HS2 Ltd is currently under pressure to cut costs after confirming that the price for building the line was currently coming in above the allotted £27bn budget (including rolling stock) for phase 1between London and Birmingham.

The forecast speed of the line has come under particular scrutiny, with trains travelling at 360km/h or 320km/h in tunnels. When complete it will be one of the fastest high speed rail services in the world.

Last February National Infrastructure Committee commissioner and economist Bridget Rosewell said “she had never understood why” the new high speed line was looking to run trains at 360km/h and the additional cost that incurred.

But in a letter to New Civil Engineer, McNaughton – who stepped down from the role last year after having held the post since the project’s inception - said that the current design speed had been meticulously calculated to provide the “best balance” between cost and passenger journey times.

“The selected design speed arose from the best balance at any point of passenger journey time benefits, cost and impacts, which is why it changes along the route from as low as 230km/h approaching terminals to as high as 360km/h in open country,” says the letter. 

“This was set out in the 2011 Public Consultation. People responded with challenges about going slower (or faster) and in particular the sections laid out for the highest speeds were reviewed to see what would change were the speed there to be lowered.

“Because the railway threads carefully between communities and key features rather than circling around them, the alignment was shown not to alter even with significantly lower speeds.”

He added: “Going slower had a small effect on cost and impact but a major dis-benefit to the 230,000-plus daily travellers who will use it for many decades. This was reported in the Environment Statement given as evidence to Parliament and, like the public consultation documents, was and is all available as a matter of factual record. It is a good (if lengthy) read for those seeking to understand HS2 better.”
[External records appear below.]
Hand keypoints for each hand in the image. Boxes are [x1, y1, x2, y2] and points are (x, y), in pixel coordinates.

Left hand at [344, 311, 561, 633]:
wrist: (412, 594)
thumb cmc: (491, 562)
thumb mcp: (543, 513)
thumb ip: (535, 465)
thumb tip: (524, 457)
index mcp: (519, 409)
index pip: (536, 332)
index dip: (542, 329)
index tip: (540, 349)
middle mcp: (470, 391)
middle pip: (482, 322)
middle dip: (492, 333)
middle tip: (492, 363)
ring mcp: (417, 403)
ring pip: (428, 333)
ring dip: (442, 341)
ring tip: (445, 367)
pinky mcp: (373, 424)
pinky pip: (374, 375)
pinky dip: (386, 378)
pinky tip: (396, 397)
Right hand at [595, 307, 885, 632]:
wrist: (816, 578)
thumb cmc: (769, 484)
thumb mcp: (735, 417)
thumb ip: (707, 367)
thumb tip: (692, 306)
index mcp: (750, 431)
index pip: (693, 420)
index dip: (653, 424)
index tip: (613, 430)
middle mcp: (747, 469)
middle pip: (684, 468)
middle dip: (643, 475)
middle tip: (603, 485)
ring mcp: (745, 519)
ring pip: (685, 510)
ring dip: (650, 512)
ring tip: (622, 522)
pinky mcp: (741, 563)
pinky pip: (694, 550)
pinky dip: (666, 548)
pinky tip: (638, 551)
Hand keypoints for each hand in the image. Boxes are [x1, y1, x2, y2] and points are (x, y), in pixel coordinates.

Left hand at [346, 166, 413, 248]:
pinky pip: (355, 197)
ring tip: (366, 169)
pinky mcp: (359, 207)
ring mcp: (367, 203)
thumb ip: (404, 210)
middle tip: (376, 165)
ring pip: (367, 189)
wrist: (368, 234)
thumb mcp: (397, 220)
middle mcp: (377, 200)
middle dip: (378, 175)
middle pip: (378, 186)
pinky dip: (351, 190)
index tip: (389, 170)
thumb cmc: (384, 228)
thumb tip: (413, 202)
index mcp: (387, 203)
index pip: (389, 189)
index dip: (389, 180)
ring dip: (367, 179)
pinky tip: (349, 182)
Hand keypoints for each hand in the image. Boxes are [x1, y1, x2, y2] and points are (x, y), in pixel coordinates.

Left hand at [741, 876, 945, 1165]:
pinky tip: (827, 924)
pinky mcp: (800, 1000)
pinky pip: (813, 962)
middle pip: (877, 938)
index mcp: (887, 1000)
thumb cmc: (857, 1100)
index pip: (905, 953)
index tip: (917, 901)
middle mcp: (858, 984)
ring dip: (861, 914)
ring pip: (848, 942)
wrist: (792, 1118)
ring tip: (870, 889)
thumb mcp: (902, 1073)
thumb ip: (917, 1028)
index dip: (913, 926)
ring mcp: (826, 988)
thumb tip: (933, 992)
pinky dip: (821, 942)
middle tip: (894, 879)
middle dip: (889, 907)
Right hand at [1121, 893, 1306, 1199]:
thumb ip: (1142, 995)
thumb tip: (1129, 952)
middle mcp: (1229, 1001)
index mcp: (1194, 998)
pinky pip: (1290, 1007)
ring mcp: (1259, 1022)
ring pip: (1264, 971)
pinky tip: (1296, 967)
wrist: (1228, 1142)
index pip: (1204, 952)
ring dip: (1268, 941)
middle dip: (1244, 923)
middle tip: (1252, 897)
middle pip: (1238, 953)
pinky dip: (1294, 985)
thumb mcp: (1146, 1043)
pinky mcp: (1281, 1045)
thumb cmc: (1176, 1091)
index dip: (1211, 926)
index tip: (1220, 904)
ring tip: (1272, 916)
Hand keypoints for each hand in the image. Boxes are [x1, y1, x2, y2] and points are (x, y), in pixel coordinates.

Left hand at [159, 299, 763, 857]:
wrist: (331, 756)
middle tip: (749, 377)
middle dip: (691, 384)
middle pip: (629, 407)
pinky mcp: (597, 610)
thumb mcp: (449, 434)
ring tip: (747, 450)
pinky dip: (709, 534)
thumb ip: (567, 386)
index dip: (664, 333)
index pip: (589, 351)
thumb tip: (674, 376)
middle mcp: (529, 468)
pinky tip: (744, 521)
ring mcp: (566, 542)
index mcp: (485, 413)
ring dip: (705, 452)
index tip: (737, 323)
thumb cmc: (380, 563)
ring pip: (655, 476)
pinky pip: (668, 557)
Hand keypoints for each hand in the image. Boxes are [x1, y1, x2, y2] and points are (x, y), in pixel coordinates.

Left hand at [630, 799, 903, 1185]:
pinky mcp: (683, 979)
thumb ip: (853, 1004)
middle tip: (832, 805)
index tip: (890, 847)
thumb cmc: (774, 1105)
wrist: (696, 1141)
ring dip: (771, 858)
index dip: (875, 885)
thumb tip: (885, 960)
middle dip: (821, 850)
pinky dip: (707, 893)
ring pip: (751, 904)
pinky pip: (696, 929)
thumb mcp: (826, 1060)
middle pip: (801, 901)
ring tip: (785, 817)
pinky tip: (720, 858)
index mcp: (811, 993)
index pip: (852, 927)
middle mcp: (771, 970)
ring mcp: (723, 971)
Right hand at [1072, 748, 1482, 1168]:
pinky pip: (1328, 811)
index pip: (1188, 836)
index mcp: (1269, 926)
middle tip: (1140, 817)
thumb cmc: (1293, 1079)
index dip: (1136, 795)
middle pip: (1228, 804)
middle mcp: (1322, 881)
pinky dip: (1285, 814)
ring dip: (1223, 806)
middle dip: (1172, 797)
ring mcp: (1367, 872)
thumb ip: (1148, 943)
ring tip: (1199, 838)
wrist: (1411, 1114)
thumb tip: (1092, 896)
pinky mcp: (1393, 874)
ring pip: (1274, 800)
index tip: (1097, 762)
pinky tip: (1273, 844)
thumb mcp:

He was replying to letters from Alistair Muir in the May print edition and Roger Curtis in the June edition

Muir said that the speed seemed to have been chosen for no better a reason than the “boys toys” logic of wanting a train as fast as a French TGV.  Curits compared HS2 with the French TGV system. But McNaughton’s letter says that HS2 is based on the Japanese rail system.

“HS2 is not inspired by the French system; rather, if anything, by the Japanese – very high frequency and reliability whilst minimising journey time for very large numbers of people,” he said.